It’s crucial for a website like ours to be as responsive as possible. One of our goals over the last couple months has been to improve our website’s performance. Not that page load time was particularly slow for a single page web-app, but we knew there was room for improvement. This post will take a look at some of the steps we took to improve performance.
Before we even start you might be thinking: “Aren’t there libraries which solve all these problems for you? Why not just install one of those and be done with it?”
Normally I’d probably agree with you, and in this case we did start with a library – we used Django Compressor. But (for legacy reasons we wont go into here) it drove us insane. Eventually we just bit the bullet and built our own. Sometimes its easier just to roll your own library than to try and bend an existing solution to fit all your needs. What was probably most surprising about this process was just how many little changes were necessary to finally make a dent in the numbers. Here’s how we did it.
Measure Twice, Cut Once
We already knew about the Performance Golden Rule:
80-90% of the end-user response time is spent on the frontend.
Start there.
And two crucial tools: PageSpeed and YSlow. These tools will help you identify problems that cause your site to run slow.
Here were things we did:
Enable GZIP
We had GZIP enabled for all our pages (through django middleware), but we were serving static assets from an S3 bucket. There’s a workaround to this problem but it has the side effect of breaking anyone who doesn’t have support for GZIP. This is not acceptable. And its an unnecessary problem.
Instead, serve your assets with your web server and use a reverse-proxy CDN to cache them. Both Amazon CloudFront and CloudFlare can solve this job, however we found that CloudFlare (not amazon) was easier to use and did not have any worse performance. GZIP will be handled properly (with the addition of appropriateVary headers) and you’ll get two nice side benefits: (1) it works the same way locally and (2) there’s no additional step when you deploy.
Combine Scripts & Styles
We were already doing this but its worth mentioning because it makes such a big impact. Something like this:
def get_package(typ, package):
contents = “”
for file_name in package:
file_path = os.path.join(root_dir, file_name)
_, file_contents = get_file(file_path)
contents += file_contents + “\n”
if typ == ‘js’:
contents = process_javascript(contents)
return (hashlib.sha1(contents).hexdigest(), contents)
Don’t Combine All Scripts
This is in conflict with #2 but it turns out there’s a major downside to combining all your scripts together. Anytime any one of them changes you have to redownload the whole thing. Depending on the size of your scripts this could be a huge hit. So instead consider breaking up your large package into a couple of smaller packages. One to house relatively unchanging libraries (like jquery) and another to house the code that you are changing every day.
The other key here is to use a library like head.js to dynamically load these scripts asynchronously (so they are loaded simultaneously).
Embed Images
Embed your images directly in your css files using data-uris.
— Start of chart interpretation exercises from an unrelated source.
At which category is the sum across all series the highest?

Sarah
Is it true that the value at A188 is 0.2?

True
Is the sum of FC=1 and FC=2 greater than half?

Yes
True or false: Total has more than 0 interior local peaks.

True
You can generate them fairly easily:
def get_data_url(fp):
_, ext = os.path.splitext(fp)
encoded = “”
with open(fp, “rb”) as handle:
encoded = base64.standard_b64encode(handle.read())
return “data:” + mime[ext] + “;base64,” + encoded
Embedded images like this work mostly across the board, but a simple fallback is just to serve the images directly for browsers that can’t handle the data-uris. (IE < 8)
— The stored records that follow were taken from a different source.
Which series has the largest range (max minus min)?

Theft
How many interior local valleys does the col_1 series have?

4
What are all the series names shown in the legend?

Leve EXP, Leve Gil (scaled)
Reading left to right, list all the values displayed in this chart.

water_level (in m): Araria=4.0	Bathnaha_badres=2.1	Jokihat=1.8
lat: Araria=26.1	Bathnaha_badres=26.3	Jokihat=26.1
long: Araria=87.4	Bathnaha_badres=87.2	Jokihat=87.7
If that doesn’t work out, at least sprite your images together. Then there’s only one request needed. (Like this:https://www.google.com/images/nav_logo114.png)
Defer 3rd Party Libraries
For 3rd party libraries that aren’t really needed immediately (facebook, twitter, google+, …) load them after page load. This can work for tracking js libraries too.
Static Domain
Use a separate cookieless domain to serve assets. (We use shtatics.com) This cuts down on http request overhead.
URLs
Use a URL scheme like this:
https://{cookie-less-domain}/assets/{hash}/{path}
Not like this:
https://{cookie-less-domain}/assets/{path}?version={hash}
Because proxies don’t like the ? in the URL. Or this:
https://{cookie-less-domain}/assets/{hash}
Because that makes things really hard to debug. Also use the contents of the file to generate the hash not a timestamp… ever so slight variations between server timestamps is something you’d rather not have to think about.
Caching Headers
Use the appropriate caching headers. Set Cache-Control to public and give it a really long max-age (like 1 year). Because we use hashes in the URLs of our assets we never have to worry about a stale cache.
Processing
Finally set up your library in such a way that you can add processing steps to the outputs of js and css packages. This way you can do things like minify your javascript (strip comments and whitespace), but it also gives you the ability to do more sophisticated types of processing (for example it allows you to use SASS or CoffeeScript).